**WORK INSTRUCTION**
Among the entries that follow, find the lines holding "TeknoTrek" and say how many there are, with no other words.

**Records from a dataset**
+-------+
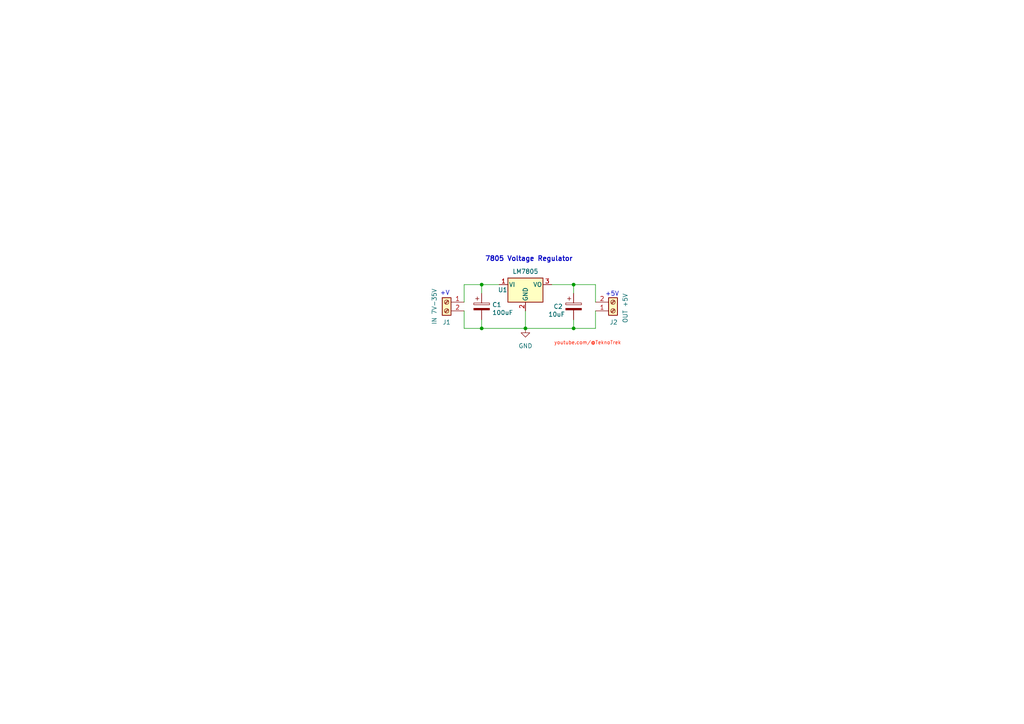
<source format=kicad_sch>
(kicad_sch
	(version 20231120)
	(generator "eeschema")
	(generator_version "8.0")
	(uuid "654805d0-9ec7-42bc-a768-5d3a792c1c58")
	(paper "A4")
	
	(junction
		(at 139.7 82.55)
		(diameter 0)
		(color 0 0 0 0)
		(uuid "082b7c16-523f-4836-8dbf-77b38a058a9a")
	)
	(junction
		(at 166.37 95.25)
		(diameter 0)
		(color 0 0 0 0)
		(uuid "25cdb657-76c5-42fb-8ae1-0efd833151d1")
	)
	(junction
		(at 152.4 95.25)
		(diameter 0)
		(color 0 0 0 0)
		(uuid "92c56a17-6fe8-45b2-b95b-fef667977928")
	)
	(junction
		(at 166.37 82.55)
		(diameter 0)
		(color 0 0 0 0)
		(uuid "a70240c6-9b10-464c-af11-037373818672")
	)
	(junction
		(at 139.7 95.25)
		(diameter 0)
		(color 0 0 0 0)
		(uuid "fba05cb6-4f89-447c-8468-aec401a554f6")
	)
	(wire
		(pts
			(xy 166.37 95.25) (xy 152.4 95.25)
		)
		(stroke
			(width 0)
			(type default)
		)
		(uuid "11012393-2ede-453c-9c2e-af9cad357a38")
	)
	(wire
		(pts
			(xy 134.62 82.55) (xy 134.62 87.63)
		)
		(stroke
			(width 0)
			(type default)
		)
		(uuid "12e275ff-3580-41d7-8e21-3fb2fd557fb1")
	)
	(wire
		(pts
			(xy 166.37 95.25) (xy 172.72 95.25)
		)
		(stroke
			(width 0)
			(type default)
		)
		(uuid "138d940f-c001-4b36-bb45-27f64f85f59d")
	)
	(wire
		(pts
			(xy 139.7 92.71) (xy 139.7 95.25)
		)
		(stroke
			(width 0)
			(type default)
		)
		(uuid "15f807b9-03ff-41a1-a4ec-da32470e96ab")
	)
	(wire
		(pts
			(xy 134.62 90.17) (xy 134.62 95.25)
		)
		(stroke
			(width 0)
			(type default)
		)
		(uuid "1c70cc67-cc88-432b-96f4-0eb1ceed71a9")
	)
	(wire
		(pts
			(xy 139.7 95.25) (xy 152.4 95.25)
		)
		(stroke
			(width 0)
			(type default)
		)
		(uuid "1dbdec90-3bdc-44fb-9690-41ebacdb8484")
	)
	(wire
		(pts
			(xy 134.62 95.25) (xy 139.7 95.25)
		)
		(stroke
			(width 0)
			(type default)
		)
		(uuid "3e87031b-c1ac-41a4-a4fd-3e1def70d09c")
	)
	(wire
		(pts
			(xy 166.37 82.55) (xy 172.72 82.55)
		)
		(stroke
			(width 0)
			(type default)
		)
		(uuid "4b46898b-7650-4d8d-a718-3fece75652a9")
	)
	(wire
		(pts
			(xy 160.02 82.55) (xy 166.37 82.55)
		)
		(stroke
			(width 0)
			(type default)
		)
		(uuid "83208659-7e77-4d50-ae0a-51297690dc3a")
	)
	(wire
		(pts
			(xy 139.7 82.55) (xy 144.78 82.55)
		)
		(stroke
			(width 0)
			(type default)
		)
		(uuid "87fd16fc-df92-4d30-b5ae-ed55b5d8ba6c")
	)
	(wire
		(pts
			(xy 172.72 87.63) (xy 172.72 82.55)
		)
		(stroke
			(width 0)
			(type default)
		)
		(uuid "9cef29ce-b297-4d04-819d-4dcec0bc799f")
	)
	(wire
		(pts
			(xy 172.72 90.17) (xy 172.72 95.25)
		)
		(stroke
			(width 0)
			(type default)
		)
		(uuid "9f9ed0a2-a98e-43cc-8683-fa09736ad806")
	)
	(wire
		(pts
			(xy 139.7 85.09) (xy 139.7 82.55)
		)
		(stroke
			(width 0)
			(type default)
		)
		(uuid "a4b2ab34-0685-48bf-a1f3-9a130f8441d7")
	)
	(wire
		(pts
			(xy 166.37 85.09) (xy 166.37 82.55)
		)
		(stroke
			(width 0)
			(type default)
		)
		(uuid "c0554de0-a754-428c-a8d0-30c034640d3e")
	)
	(wire
		(pts
			(xy 134.62 82.55) (xy 139.7 82.55)
		)
		(stroke
			(width 0)
			(type default)
		)
		(uuid "d10b4ea1-06c2-4fcb-a933-45b8f988bc07")
	)
	(wire
		(pts
			(xy 166.37 92.71) (xy 166.37 95.25)
		)
		(stroke
			(width 0)
			(type default)
		)
		(uuid "d8321ebe-c750-4a76-8f4e-c226f240166b")
	)
	(wire
		(pts
			(xy 152.4 90.17) (xy 152.4 95.25)
		)
		(stroke
			(width 0)
			(type default)
		)
		(uuid "fd6c2eaf-23a9-4fab-9030-8f9dca5ea7fd")
	)
	(text "+V"
		(exclude_from_sim no)
		(at 129.032 85.09 0)
		(effects
			(font
				(size 1.27 1.27)
			)
		)
		(uuid "1fc949cd-f733-4191-94a4-49808c56f15b")
	)
	(text "7805 Voltage Regulator"
		(exclude_from_sim no)
		(at 153.416 75.184 0)
		(effects
			(font
				(size 1.397 1.397)
				(thickness 0.254)
				(bold yes)
			)
		)
		(uuid "7298ec09-92de-41e0-850f-f72515d91e5b")
	)
	(text "+5V"
		(exclude_from_sim no)
		(at 177.546 85.344 0)
		(effects
			(font
				(size 1.27 1.27)
			)
		)
		(uuid "af24151b-d951-422b-84af-f6a17753a846")
	)
	(text "youtube.com/@TeknoTrek"
		(exclude_from_sim yes)
		(at 170.434 99.568 0)
		(effects
			(font
				(size 1.016 1.016)
				(thickness 0.127)
				(color 255 26 0 1)
			)
			(href "https://www.youtube.com/@TeknoTrek")
		)
		(uuid "df3cce93-9738-4fa1-baf2-faf819960344")
	)
	(symbol
		(lib_id "Device:C_Polarized")
		(at 166.37 88.9 0)
		(unit 1)
		(exclude_from_sim no)
		(in_bom yes)
		(on_board yes)
		(dnp no)
		(uuid "314e62bd-71dd-4c99-819a-149ee94a373b")
		(property "Reference" "C2"
			(at 160.528 88.9 0)
			(effects
				(font
					(size 1.27 1.27)
				)
				(justify left)
			)
		)
		(property "Value" "10uF"
			(at 159.004 91.186 0)
			(effects
				(font
					(size 1.27 1.27)
				)
				(justify left)
			)
		)
		(property "Footprint" "Capacitor_THT:CP_Radial_D5.0mm_P2.50mm"
			(at 167.3352 92.71 0)
			(effects
				(font
					(size 1.27 1.27)
				)
				(hide yes)
			)
		)
		(property "Datasheet" "~"
			(at 166.37 88.9 0)
			(effects
				(font
					(size 1.27 1.27)
				)
				(hide yes)
			)
		)
		(property "Description" "Polarized capacitor"
			(at 166.37 88.9 0)
			(effects
				(font
					(size 1.27 1.27)
				)
				(hide yes)
			)
		)
		(pin "2"
			(uuid "7845fe7b-a5cb-4935-ae32-7d2a43f2384d")
		)
		(pin "1"
			(uuid "a70277b9-0681-42e4-9bbd-e552d6dfa3dd")
		)
		(instances
			(project "Komponetler"
				(path "/654805d0-9ec7-42bc-a768-5d3a792c1c58"
					(reference "C2")
					(unit 1)
				)
			)
		)
	)
	(symbol
		(lib_id "Device:C_Polarized")
		(at 139.7 88.9 0)
		(unit 1)
		(exclude_from_sim no)
		(in_bom yes)
		(on_board yes)
		(dnp no)
		(uuid "4833f3a0-66ab-4e32-8b6a-54cd37a3c59e")
		(property "Reference" "C1"
			(at 142.748 88.392 0)
			(effects
				(font
					(size 1.27 1.27)
				)
				(justify left)
			)
		)
		(property "Value" "100uF"
			(at 142.748 90.678 0)
			(effects
				(font
					(size 1.27 1.27)
				)
				(justify left)
			)
		)
		(property "Footprint" "Capacitor_THT:CP_Radial_D5.0mm_P2.50mm"
			(at 140.6652 92.71 0)
			(effects
				(font
					(size 1.27 1.27)
				)
				(hide yes)
			)
		)
		(property "Datasheet" "~"
			(at 139.7 88.9 0)
			(effects
				(font
					(size 1.27 1.27)
				)
				(hide yes)
			)
		)
		(property "Description" "Polarized capacitor"
			(at 139.7 88.9 0)
			(effects
				(font
					(size 1.27 1.27)
				)
				(hide yes)
			)
		)
		(pin "2"
			(uuid "28635ce1-6a25-4a2d-ab5b-6b87480ea44f")
		)
		(pin "1"
			(uuid "95f97e45-d9ab-44d5-9a99-b36ae51b0d0a")
		)
		(instances
			(project "Komponetler"
				(path "/654805d0-9ec7-42bc-a768-5d3a792c1c58"
					(reference "C1")
					(unit 1)
				)
			)
		)
	)
	(symbol
		(lib_id "Connector:Screw_Terminal_01x02")
		(at 129.54 87.63 0)
		(mirror y)
		(unit 1)
		(exclude_from_sim no)
		(in_bom yes)
		(on_board yes)
		(dnp no)
		(uuid "5cbf6c5a-354e-4af3-a521-193f8ae242a5")
		(property "Reference" "J1"
			(at 129.54 93.472 0)
			(effects
				(font
					(size 1.27 1.27)
				)
			)
		)
		(property "Value" "IN 7V-35V"
			(at 125.984 88.9 90)
			(effects
				(font
					(size 1.27 1.27)
				)
			)
		)
		(property "Footprint" "TerminalBlock:TerminalBlock_bornier-2_P5.08mm"
			(at 129.54 87.63 0)
			(effects
				(font
					(size 1.27 1.27)
				)
				(hide yes)
			)
		)
		(property "Datasheet" "~"
			(at 129.54 87.63 0)
			(effects
				(font
					(size 1.27 1.27)
				)
				(hide yes)
			)
		)
		(property "Description" "Generic screw terminal, single row, 01x02, script generated (kicad-library-utils/schlib/autogen/connector/)"
			(at 129.54 87.63 0)
			(effects
				(font
					(size 1.27 1.27)
				)
				(hide yes)
			)
		)
		(pin "1"
			(uuid "949203e8-0daa-4f06-80ad-1f9dc0b921ac")
		)
		(pin "2"
			(uuid "a830d033-9546-45e5-8cbc-c957602586b0")
		)
		(instances
			(project "Komponetler"
				(path "/654805d0-9ec7-42bc-a768-5d3a792c1c58"
					(reference "J1")
					(unit 1)
				)
			)
		)
	)
	(symbol
		(lib_id "power:GND")
		(at 152.4 95.25 0)
		(unit 1)
		(exclude_from_sim no)
		(in_bom yes)
		(on_board yes)
		(dnp no)
		(fields_autoplaced yes)
		(uuid "7601b5fd-4553-46ea-963b-76c851844e1a")
		(property "Reference" "#PWR01"
			(at 152.4 101.6 0)
			(effects
				(font
					(size 1.27 1.27)
				)
				(hide yes)
			)
		)
		(property "Value" "GND"
			(at 152.4 100.33 0)
			(effects
				(font
					(size 1.27 1.27)
				)
			)
		)
		(property "Footprint" ""
			(at 152.4 95.25 0)
			(effects
				(font
					(size 1.27 1.27)
				)
				(hide yes)
			)
		)
		(property "Datasheet" ""
			(at 152.4 95.25 0)
			(effects
				(font
					(size 1.27 1.27)
				)
				(hide yes)
			)
		)
		(property "Description" "Power symbol creates a global label with name \"GND\" , ground"
			(at 152.4 95.25 0)
			(effects
				(font
					(size 1.27 1.27)
				)
				(hide yes)
			)
		)
		(pin "1"
			(uuid "35c979b2-d0bf-42d8-bc08-94c5eec56f4c")
		)
		(instances
			(project "Komponetler"
				(path "/654805d0-9ec7-42bc-a768-5d3a792c1c58"
					(reference "#PWR01")
					(unit 1)
				)
			)
		)
	)
	(symbol
		(lib_id "Regulator_Linear:LM7805_TO220")
		(at 152.4 82.55 0)
		(unit 1)
		(exclude_from_sim no)
		(in_bom yes)
		(on_board yes)
		(dnp no)
		(uuid "7f9747af-d35f-4611-be1d-929e506b9ce2")
		(property "Reference" "U1"
			(at 145.796 84.074 0)
			(effects
				(font
					(size 1.27 1.27)
				)
			)
		)
		(property "Value" "LM7805"
			(at 152.4 78.74 0)
			(effects
				(font
					(size 1.27 1.27)
				)
			)
		)
		(property "Footprint" "Package_TO_SOT_THT:TO-220-3_Vertical"
			(at 152.4 76.835 0)
			(effects
				(font
					(size 1.27 1.27)
					(italic yes)
				)
				(hide yes)
			)
		)
		(property "Datasheet" "https://www.onsemi.cn/PowerSolutions/document/MC7800-D.PDF"
			(at 152.4 83.82 0)
			(effects
				(font
					(size 1.27 1.27)
				)
				(hide yes)
			)
		)
		(property "Description" "Positive 1A 35V Linear Regulator, Fixed Output 5V, TO-220"
			(at 152.4 82.55 0)
			(effects
				(font
					(size 1.27 1.27)
				)
				(hide yes)
			)
		)
		(pin "1"
			(uuid "d870f884-cde4-414a-809f-41b12318c130")
		)
		(pin "2"
			(uuid "7bd49fde-a733-42f2-a4ff-ef6b967b8b69")
		)
		(pin "3"
			(uuid "cbcf8d54-8095-4111-99a9-fce22b7cff6e")
		)
		(instances
			(project "Komponetler"
				(path "/654805d0-9ec7-42bc-a768-5d3a792c1c58"
					(reference "U1")
					(unit 1)
				)
			)
		)
	)
	(symbol
		(lib_id "Connector:Screw_Terminal_01x02")
		(at 177.8 90.17 0)
		(mirror x)
		(unit 1)
		(exclude_from_sim no)
		(in_bom yes)
		(on_board yes)
		(dnp no)
		(uuid "bc284827-ef98-437a-a534-07d0ae2c2944")
		(property "Reference" "J2"
			(at 176.784 93.472 0)
			(effects
				(font
					(size 1.27 1.27)
				)
				(justify left)
			)
		)
		(property "Value" "OUT +5V"
			(at 181.356 93.726 90)
			(effects
				(font
					(size 1.27 1.27)
				)
				(justify right)
			)
		)
		(property "Footprint" "TerminalBlock:TerminalBlock_bornier-2_P5.08mm"
			(at 177.8 90.17 0)
			(effects
				(font
					(size 1.27 1.27)
				)
				(hide yes)
			)
		)
		(property "Datasheet" "~"
			(at 177.8 90.17 0)
			(effects
				(font
					(size 1.27 1.27)
				)
				(hide yes)
			)
		)
		(property "Description" "Generic screw terminal, single row, 01x02, script generated (kicad-library-utils/schlib/autogen/connector/)"
			(at 177.8 90.17 0)
			(effects
				(font
					(size 1.27 1.27)
				)
				(hide yes)
			)
		)
		(pin "1"
			(uuid "0ce412fb-0789-4c4a-9707-5ce2dc56cfd5")
		)
		(pin "2"
			(uuid "1e3399c8-6ef0-46af-827a-05a884cc28c9")
		)
		(instances
			(project "Komponetler"
				(path "/654805d0-9ec7-42bc-a768-5d3a792c1c58"
					(reference "J2")
					(unit 1)
				)
			)
		)
	)
	(sheet_instances
		(path "/"
			(page "1")
		)
	)
)

</source>
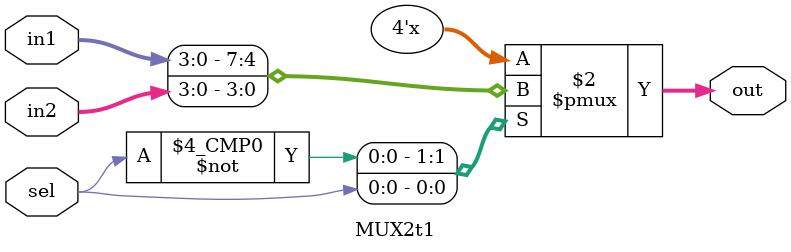
<source format=sv>
module MUX2t1 #(parameter DW = 4)(in1,in2,sel,out);
input logic [DW-1:0] in1, in2;
input logic sel;
output logic [DW-1:0] out;

always @(sel)
begin
out = {(DW){1'b0}};
case (sel)
	1'b0:	out = in1;

	1'b1:	out = in2;
	
	default: out = {(DW){1'b0}};

endcase
end
endmodule

</source>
+-------+
**FINAL ANSWER**
2